## Görev listesi:
[A] Ahmet Şık yazısından "04 Mart 2011" sözcükleriyle başlayıp "aklama) hakkı vermiyor." sözcüklerinden sonra biten bölümü yeniden yazın, "ayıpladım" yerine "kınadım" koyun.
[B] Ahmet Şık yazısını kaldığı yerden devralıp sürdürün.

## Verilen metin:
04 Mart 2011

Tanımayanlar İçin Ahmet Şık

Soner Yalçın ve Odatv çalışanları önce gözaltına alınıp sonra tutuklandıklarında tek satır...


Soner Yalçın ve Odatv çalışanları önce gözaltına alınıp sonra tutuklandıklarında tek satır yazmadım. Kimi gazetecilerin ellerinde okurla paylaşılacak somut ve sağlam bilgi olmaksızın Soner Yalçın ve arkadaşlarını aklamalarını, kimilerinin de farklı düşünüp davrandıkları için pataklamalarını okudum ve ayıpladım. Ama yazmadım. 
O ekibi tanımıyorum. Odatv ekranında savundukları siyasal çizgi bende öfke uyandırıyor; yaptıkları gazetecilik türünden, üslubundan ve tarzından nefret ediyorum. Ama bu bana öfkeme, nefretime, kişisel değerlendirmelerime dayanıp o arkadaşları suçlama (ya da aklama) hakkı vermiyor.

## Veri kesiti:
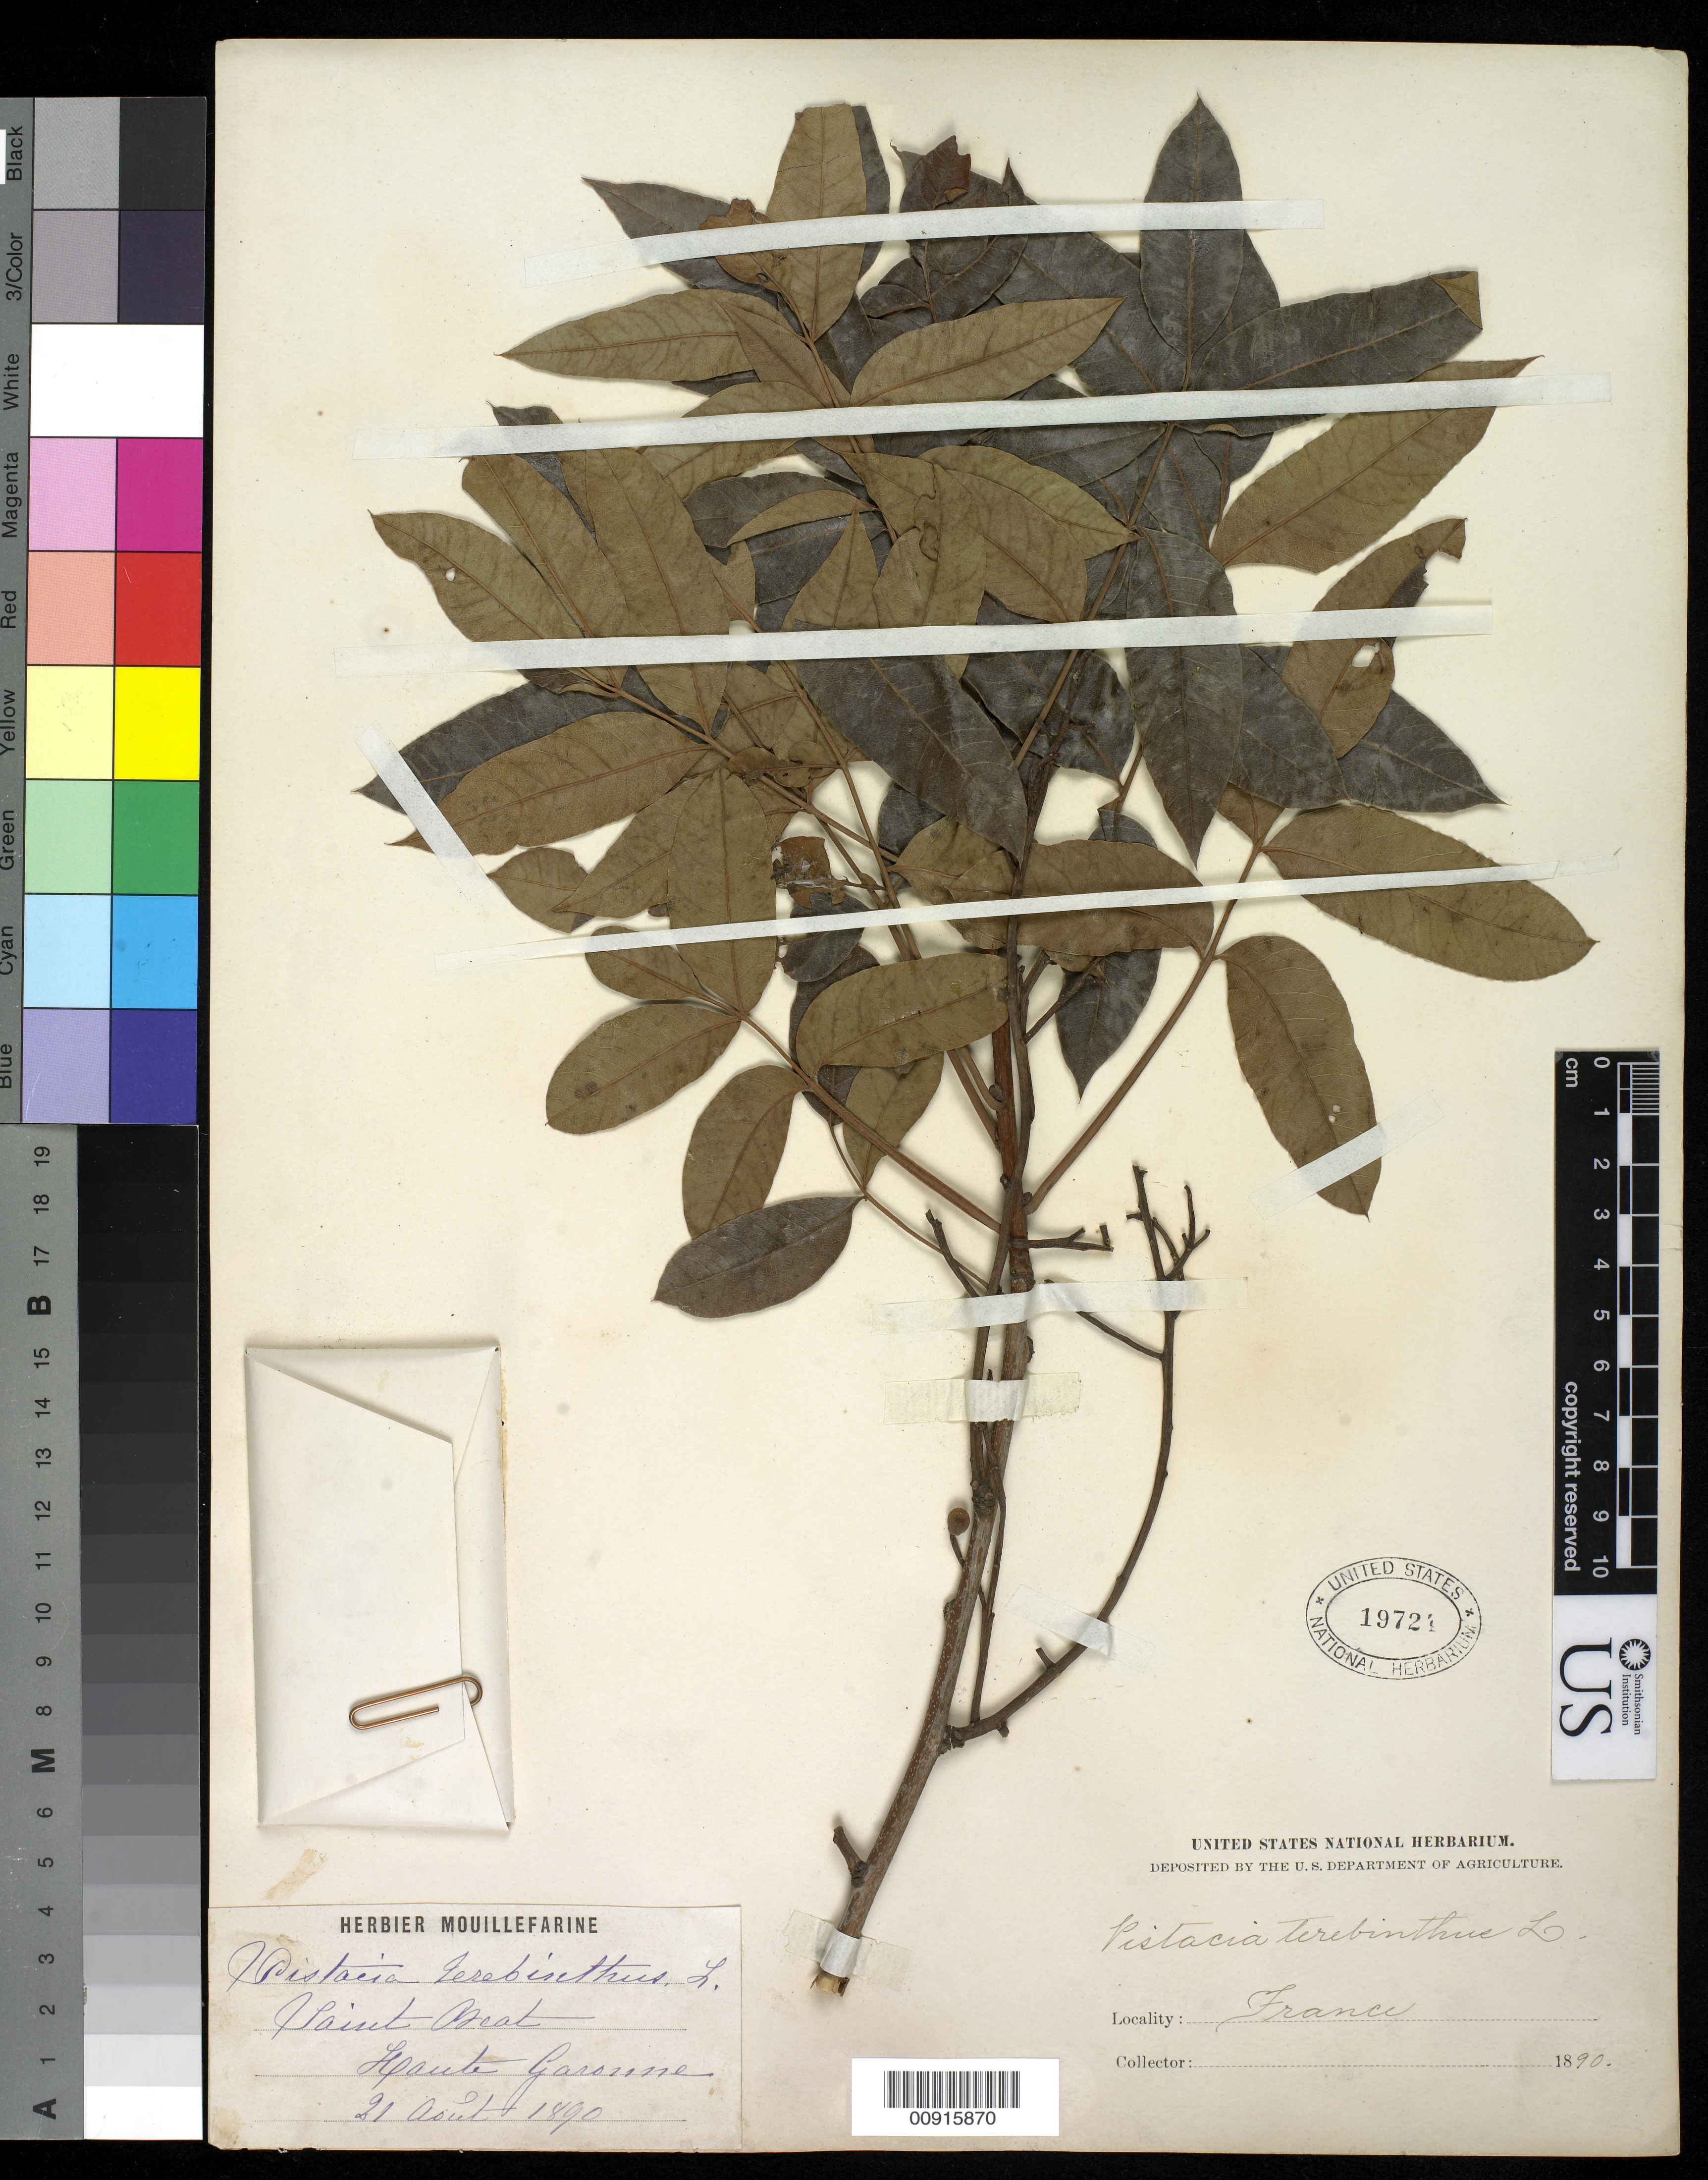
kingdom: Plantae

## Görev sonuçları:
[A]
04 Mart 2011

Tanımayanlar İçin Ahmet Şık

Soner Yalçın ve Odatv çalışanları önce gözaltına alınıp sonra tutuklandıklarında tek satır...


Soner Yalçın ve Odatv çalışanları önce gözaltına alınıp sonra tutuklandıklarında tek satır yazmadım. Kimi gazetecilerin ellerinde okurla paylaşılacak somut ve sağlam bilgi olmaksızın Soner Yalçın ve arkadaşlarını aklamalarını, kimilerinin de farklı düşünüp davrandıkları için pataklamalarını okudum ve kınadım. Ama yazmadım. 
O ekibi tanımıyorum. Odatv ekranında savundukları siyasal çizgi bende öfke uyandırıyor; yaptıkları gazetecilik türünden, üslubundan ve tarzından nefret ediyorum. Ama bu bana öfkeme, nefretime, kişisel değerlendirmelerime dayanıp o arkadaşları suçlama (ya da aklama) hakkı vermiyor.

[B]
Önceki gün üyesi olduğum, daha önce pek çok ödülünü sevinçle gururla alıp, onurlandığım Türkiye Gazeteciler Cemiyeti’nin (TGC) 2010 yılı başarı ödüllerinden internet medyasına ayrılanın Odatv’ye verilmesini, TGC’nin, bir meslek yarışmasını bir ideolojik kamplaşmada saf tutmaya dönüştürmesi olarak değerlendirdim. O yüzden T24’e de verilen ödüle neredeyse sevinemedim...
Ama yine de Odatv olayı üstüne tek satır yazma hakkını kendimde görmedim ve görmüyorum. İddianame açıklanıp Soner Yalçın ve arkadaşlarının ne ile suçlandıklarını görmeden de yazmaya hakkım(ız) olmadığını düşünüyorum.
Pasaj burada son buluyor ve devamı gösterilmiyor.